Second, and relatedly, they break with the common wisdom that there are generalizable best practices — say in education, health delivery, anti-corruption, or participation  — much less best practices in the design of whole government institutions. In the attempt to adopt so-called best practices, countries engage in “isomorphic mimicry” so that their organizations assume the form of high-functioning governments with out actually functioning well. In chasing after those forms, governments and the donor and development agencies that offer best practices impose expectations that these governments cannot meet. The government organizations often stagnate or fail under such pressures. Best-practices thus creat “capability traps” that lock developing country states in to failure rather than facilitating their development.

This is a radical proposition. Much of what social science and development studies has been about is using qualitative or quantitative data, or techniques like randomized control trials, to identify best practices that developing country governments might adopt in order to, well, develop.

Whereas many research projects would be content to diagnose this major problem in development practice, this is just the first Act of Building State Capacity. Matt, Lant, and Michael go on to offer a new paradigm that they call Problem-Driven Iterated Adaptation (PDIA). If the intellectual ancestor of the existing paradigm is Max Weber, John Dewey — the most important philosopher of pragmatism and a great philosopher of education — is the progenitor of PDIA.
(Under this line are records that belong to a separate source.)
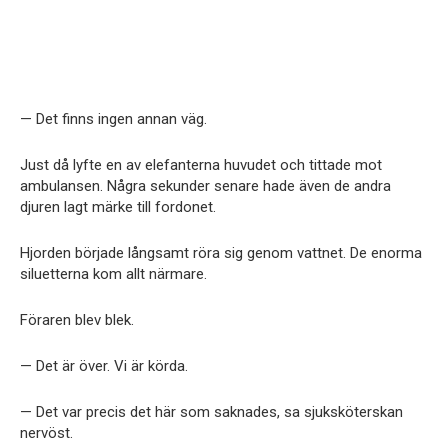
— Det finns ingen annan väg.
Just då lyfte en av elefanterna huvudet och tittade mot
ambulansen. Några sekunder senare hade även de andra
djuren lagt märke till fordonet.
Hjorden började långsamt röra sig genom vattnet. De enorma
siluetterna kom allt närmare.
Föraren blev blek.
— Det är över. Vi är körda.
— Det var precis det här som saknades, sa sjuksköterskan
nervöst.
In reading the book, education is the analogy that came to my mind. Think of a grade school classroom or indeed any MPP/MPAID class. Each student faces different challenges to mastering capabilities like reading, communication, and numeracy. Assignments that are too difficult for any student produce frustration (the capability trap), while those they do not learn from assignments that are too easy (stagnation rather than development). Education requires exercises and problems that fall within each students “proximal zone of development” — each student ought to be challenged just enough to grow their mental muscles.

Poor teachers treat the whole class as if each student were exactly like all the rest (that’s the best practice approach). Effective teachers know that each student is different and they know how to create challenges that fall within each student’s “proximal zone of development.”

In Problem Driven Iterated Adaptation, government organizations ignore the best practice nostrums of development experts from Harvard and the World Bank. Instead, teams in those governments focus on particular problems — say of service delivery, public goods production, regulation, policy-making or other implementation — develop their own solutions to those problems, and seek to “fail forward” by understanding the errors in their own solutions, learning by iterating and adapting. Seeking out and solving problems in this way keeps government organizations in their “proximal zone of development” — building their “state capacity” muscles at an appropriate level of challenge that results in neither stagnation or over-use injuries.

The book is full of examples, showing both the catastrophic failures of the best practice / teleological approaches to development and the successes — from their own development practice, of the PDIA approach.

These paradigm breaking and paradigm making arguments are the book’s conceptual contribution. But understanding PDIA and being able to do PDIA are not the same thing. True to the book’s relentlessly practical orientation, the second part of the book is aimed squarely at development practitioners. It provides a wealth of diagnostic tools — even worksheets — that practitioners can use to begin to understand the most promising points of development intervention in their own contexts, how do marshall the authority and resources they will need to shift their organizations from best-practice approaches to PDIA, and how to begin to implement PDIA for specific challenges they face.

Though not everyone will embrace the PDIA approach, everyone should read this book. It is the clearest articulation — following in the traditions of Dewey, Lindblom, and other skeptics of synoptic public policy and management — of a pragmatic method of development and public management.